Great, but why? Why do must-use plugins even exist? mu-plugins are great at ensuring that functionality critical to the site is never disabled. Imagine you’re making a website for a client and the website requires a custom post type. If you added it in a normal plugin and the website owner disabled it by accident, the entire site would crash. That’s a good reason to make it a must-use plugin.
Some plugins and themes also add their own mu-plugins. This is a rather controversial topic. Many of them have good reasons, often stemming from the fact that must-use plugins are loaded before normal plugins. That being said, it can be perceived as a breach of contract. When you install a normal plugin, you expect it to be a normal plugin, and not add persistent code that you can’t even delete from the dashboard.
Note that, because WordPress doesn’t search for mu-plugins in subdirectories, it’s often the best practice to make the actual PHP file just a simple loader responsible for requiring appropriate files. These can be files in a subdirectory of the mu-plugins folder, or more commonly with public plugins, files inside the /wp-content/plugins/the-plugin-folder/ directory.

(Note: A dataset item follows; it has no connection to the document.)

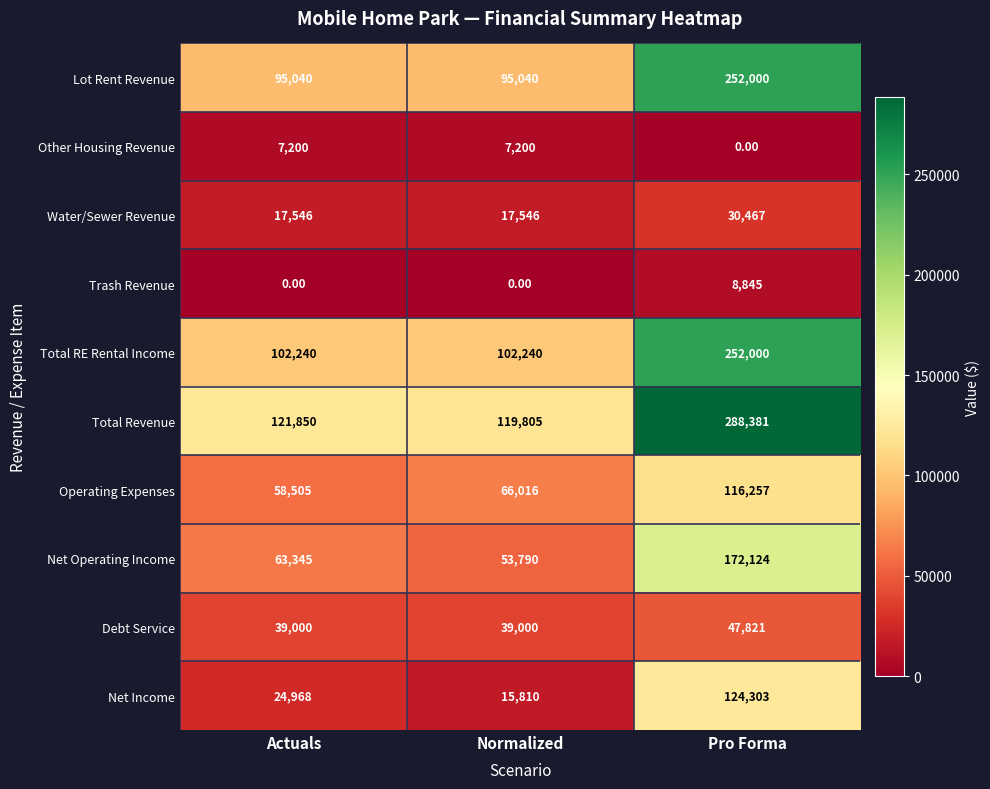

What is the difference between the Trash Revenue values at Actuals and Pro Forma?

8845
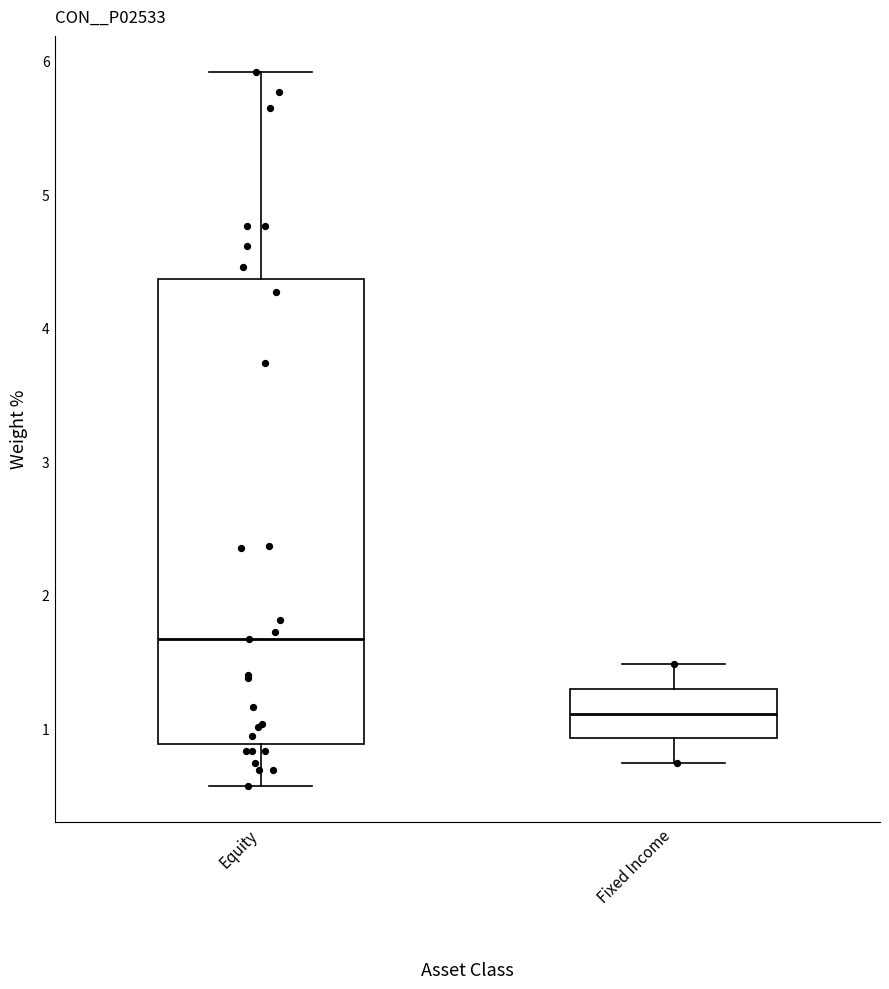

Which box is the tallest, from its lower edge to its upper edge?

Equity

Do you see how the previous example introduces persistence? The files loaded by the plugin’s mu-plugin code will be loaded even if the plugin is deactivated. It’s therefore the plugin’s responsibility to manage its must-use plugin, potentially removing it on the deactivation hook and updating it if needed.
Because most website owners and developers do not even know that mu-plugins exist, they are an attractive attack vector for hackers. Hackers have been known for putting malicious code in the mu-plugins directory to achieve persistence. Most people, even if they know they’ve been hacked, don’t know to check this directory for installed plugins, making them oblivious to the running malicious code.